O pagamento de R$ 60 milhões por parte da Alstom, como indenização por uso de
propina no mandato do pessedebista Mário Covas em São Paulo (Folha, 22/12), a
revelação de que a dobradinha Nestor Cerveró-Delcídio do Amaral remonta ao tempo
em que ambos serviam ao governo Fernando Henrique Cardoso (Folha, 18/12) e a
condenação do ex-presidente tucano Eduardo Azeredo a 20 anos de prisão (Folha,
17/12), por esquema análogo ao que levou José Dirceu à cadeia em 2012 (condenado
à metade do tempo), confirmam que há dois pesos e duas medidas no tratamento que
a mídia dá aos principais partidos brasileiros.

Enquanto o PT aparece, diuturnamente, como o mais corrupto da história nacional,
o PSDB, quando apanhado, merece manchetes, chamadas e registros relativamente
discretos. O primeiro transita na área do megaescândalo, ao passo que o segundo
ocupa a dimensão da notícia comum.

Isso não alivia a situação do PT, o qual, como antigo defensor da ética, tinha
compromisso de não envolver-se com métodos ilícitos de financiamento. No entanto,
o destaque desequilibrado distorce o jogo político, gerando falsa percepção de
excepcionalidade do Partido dos Trabalhadores. A salvaguarda do PSDB pelos
meios de comunicação reforça a tese de que o objetivo é destruir a real opção
popular e não regenerar a República.

Note-se que o acordo feito pela Alstom não inclui os processos "sobre o Metrô, a
CPTM e as acusações de que a multinacional francesa fez parte de um cartel que
agia em licitações de compra de trens", diz este jornal.
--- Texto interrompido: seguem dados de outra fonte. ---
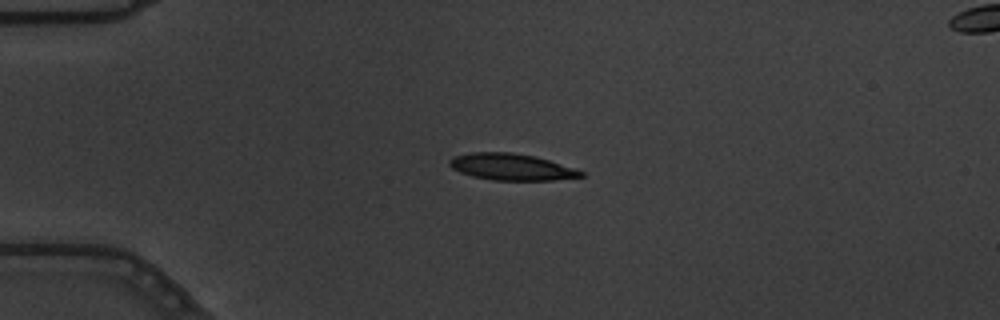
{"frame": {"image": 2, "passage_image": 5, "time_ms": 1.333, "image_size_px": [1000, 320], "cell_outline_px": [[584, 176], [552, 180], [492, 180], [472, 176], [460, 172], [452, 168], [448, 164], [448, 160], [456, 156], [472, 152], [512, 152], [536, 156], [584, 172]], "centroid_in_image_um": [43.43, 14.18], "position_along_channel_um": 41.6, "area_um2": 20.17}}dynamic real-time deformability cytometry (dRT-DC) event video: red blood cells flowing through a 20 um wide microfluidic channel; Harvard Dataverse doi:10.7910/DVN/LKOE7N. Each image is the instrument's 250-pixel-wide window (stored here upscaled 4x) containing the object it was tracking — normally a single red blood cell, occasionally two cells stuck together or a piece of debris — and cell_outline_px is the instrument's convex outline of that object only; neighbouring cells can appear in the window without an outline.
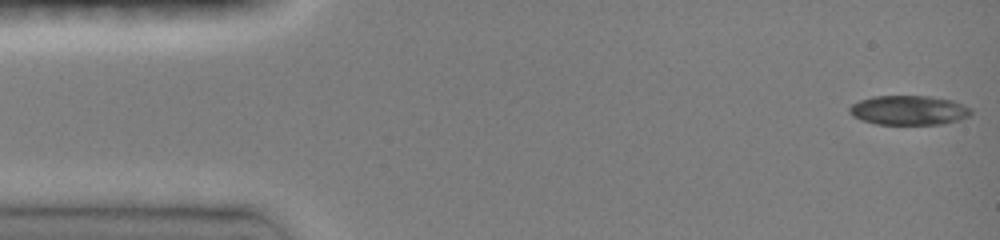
{"species": "common noctule bat (a hibernating species)", "species_latin": "Nyctalus noctula", "temperature_condition": "room temperature", "stored_images_in_passage": 46, "camera_frame_rate_fps": 3000, "um_per_image_px": 0.085, "animal": {"sex": "female", "body_mass_g": 19.0, "forearm_length_mm": 51.5}, "frame": {"image": 1, "passage_image": 1, "time_ms": 0.0, "image_size_px": [1000, 240], "cell_outline_px": [[972, 112], [968, 116], [960, 120], [944, 124], [876, 124], [860, 120], [852, 116], [848, 112], [848, 108], [852, 104], [860, 100], [872, 96], [928, 96], [952, 100], [964, 104], [972, 108]], "centroid_in_image_um": [77.24, 9.37], "position_along_channel_um": 7.8, "area_um2": 21.1}}
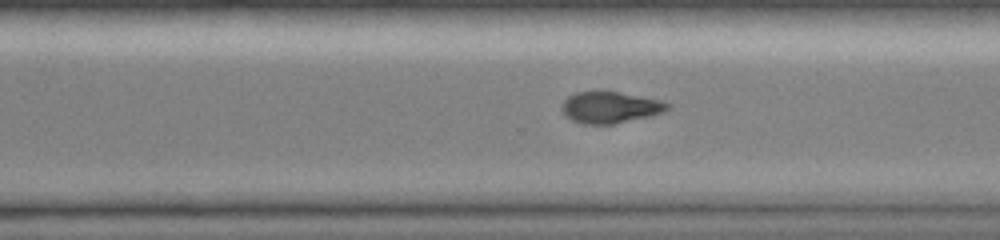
{"frame": {"image": 2, "passage_image": 32, "time_ms": 10.333, "image_size_px": [1000, 240], "cell_outline_px": [[672, 104], [664, 112], [652, 116], [612, 124], [584, 124], [572, 120], [564, 116], [560, 108], [564, 100], [568, 96], [576, 92], [616, 92], [660, 100]], "centroid_in_image_um": [51.84, 9.14], "position_along_channel_um": 318.8, "area_um2": 19.31}}
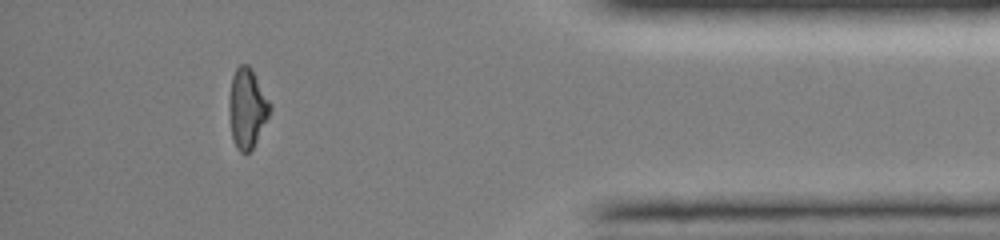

Os 60 milhões de reais
ressarcidos dizem respeito só ao "contrato de fornecimento de duas subestações de
energia". Será que o montante completo dos desvios, caso computado, não chegaria a
proporções petrolíferas?

Se a mídia quisesse, de fato, equilibrar o marcador, aproveitaria o gancho para mostrar
que juízes, procuradores e policiais, vistos em conjunto, têm sido parciais. Enquanto
a máquina investigatória avança de maneira implacável sobre o PT, o PSDB fica protegido
por investigações que andam a passo bem lento. Aposto que se uma vinheta do tipo "e o
metrô de São Paulo?" aparecesse todo dia na imprensa, em poucas semanas teríamos
importantes novidades.

O problema, contudo, pode ser mais grave. Hipótese plausível é que os investigadores
poupem o PSDB exatamente porque sabem que não contariam com a simpatia da
mídia se apertassem o cerco aos tucanos. Conforme deixa claro o juiz Sergio Moro no
artigo de 2004 sobre a "mãos limpas" na Itália, a aliança com a imprensa é crucial para
o sucesso desse tipo de empreitada. Trata-se de um sistema justiça-imprensa, que
aqui tem agido de modo gritantemente seletivo.